|Title||Quantitative food web modeling unravels the importance of the microphytobenthos-meiofauna pathway for a high trophic transfer by meiofauna in soft-bottom intertidal food webs.|
|Publication Type||Journal Article|
|Year of Publication||2020|
|Authors||van der Heijden, LH, Niquil, N, Haraldsson, M, Asmus, RM, Pacella, SR, Graeve, M, Rzeznik-Orignac, J, Asmus, H, Saint-Béat, B, Lebreton, B|
|Keywords||Carbon, Carbon flow networks, deposit feeder, Deposits, Ecological network analysis, Ecological process, Ecosystems, Feeding, Feeding ecology, food web, Food web model, intertidal community, intertidal habitats, Inverse problems, linear inverse model, Linear inverse models, Markov chain Monte Carlo techniques, Markov chains, Meiofauna, Microphytobenthos, Monte Carlo methods, Phytobenthos, quantitative analysis, Sediment organic matters, soft-bottom environment, stable isotope mixing models, trophic level, Trophic relationships, Trophic structure|
Meiofauna are known to have an important role on many ecological processes, although, their role in food web dynamics is often poorly understood, partially as they have been an overlooked and under sampled organism group. Here, we used quantitative food web modeling to evaluate the trophic relationship between meiofauna and their food sources and how meiofauna can mediate the carbon flow to higher trophic levels in five contrasting soft-bottom intertidal habitats (including seagrass beds, mudflats and sandflats). Carbon flow networks were constructed using the linear inverse model-Markov chain Monte Carlo technique, with increased resolution of the meiofauna compartments (i.e. biomass and feeding ecology of the different trophic groups of meiofauna) compared to most previous modeling studies. These models highlighted that the flows between the highly productive microphytobenthos and the meiofauna compartments play an important role in transferring carbon to the higher trophic levels, typically more efficiently so than macrofauna. The pathway from microphytobenthos to meiofauna represented the largest flow in all habitats and resulted in high production of meiofauna independent of habitat. All trophic groups of meiofauna, except for selective deposit feeders, had a very high dependency on microphytobenthos.

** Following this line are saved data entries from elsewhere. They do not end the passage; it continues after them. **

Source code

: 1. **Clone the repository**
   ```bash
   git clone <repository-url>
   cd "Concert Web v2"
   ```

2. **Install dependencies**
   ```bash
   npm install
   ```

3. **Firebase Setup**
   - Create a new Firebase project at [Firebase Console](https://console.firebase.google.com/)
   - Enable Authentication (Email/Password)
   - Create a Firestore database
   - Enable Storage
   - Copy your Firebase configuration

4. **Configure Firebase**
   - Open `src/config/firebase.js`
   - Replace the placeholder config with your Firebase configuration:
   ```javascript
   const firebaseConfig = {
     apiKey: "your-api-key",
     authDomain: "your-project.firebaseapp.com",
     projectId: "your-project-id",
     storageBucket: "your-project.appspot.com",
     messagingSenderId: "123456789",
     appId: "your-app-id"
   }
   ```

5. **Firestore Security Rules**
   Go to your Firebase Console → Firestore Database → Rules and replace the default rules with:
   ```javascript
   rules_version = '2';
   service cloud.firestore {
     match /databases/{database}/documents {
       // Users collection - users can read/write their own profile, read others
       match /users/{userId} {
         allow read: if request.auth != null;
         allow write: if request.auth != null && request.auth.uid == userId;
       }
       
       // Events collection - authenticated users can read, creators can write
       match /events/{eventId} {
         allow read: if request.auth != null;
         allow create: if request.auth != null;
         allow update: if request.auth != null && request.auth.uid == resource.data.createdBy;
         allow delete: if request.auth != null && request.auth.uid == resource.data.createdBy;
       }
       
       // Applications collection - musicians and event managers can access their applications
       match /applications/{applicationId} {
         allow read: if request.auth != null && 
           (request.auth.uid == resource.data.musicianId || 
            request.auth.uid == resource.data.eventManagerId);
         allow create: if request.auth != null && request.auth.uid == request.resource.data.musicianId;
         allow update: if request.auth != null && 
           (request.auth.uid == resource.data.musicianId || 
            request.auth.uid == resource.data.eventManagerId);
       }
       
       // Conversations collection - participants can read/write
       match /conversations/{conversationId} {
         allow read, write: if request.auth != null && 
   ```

Selective deposit feeders relied instead on a wider range of food sources, with varying contributions of bacteria, microphytobenthos and sediment organic matter. Ecological network analyses (e.g. cycling, throughput and ascendency) of the modeled systems highlighted the close positive relationship between the food web efficiency and the assimilation of high-quality food sources by primary consumers, e.g. meiofauna and macrofauna. Large proportions of these flows can be attributed to trophic groups of meiofauna. The sensitivity of the network properties to the representation of meiofauna in the models leads to recommending a greater attention in ecological data monitoring and integrating meiofauna into food web models. © 2020 Elsevier B.V.
Quantitative food web modeling unravels the importance of the microphytobenthos-meiofauna pathway for a high trophic transfer by meiofauna in soft-bottom intertidal food webs.